#### WHAT THIS TASK INVOLVES
How many lines in the records below contain the word "pinky"? Answer with the number and nothing else.

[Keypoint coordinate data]
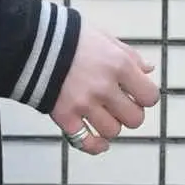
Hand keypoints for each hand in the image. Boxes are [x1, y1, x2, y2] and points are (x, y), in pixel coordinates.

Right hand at [50, 24, 158, 154]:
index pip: (150, 96)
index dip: (144, 98)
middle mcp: (105, 87)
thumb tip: (148, 70)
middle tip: (118, 106)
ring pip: (112, 131)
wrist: (34, 43)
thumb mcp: (105, 38)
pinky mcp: (65, 116)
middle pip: (135, 119)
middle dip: (129, 114)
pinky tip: (100, 143)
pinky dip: (95, 145)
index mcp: (120, 65)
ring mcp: (84, 104)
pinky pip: (86, 142)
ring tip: (101, 115)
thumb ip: (129, 55)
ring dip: (110, 126)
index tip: (135, 95)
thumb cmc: (71, 38)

#### RESULT OF THE EXERCISE
4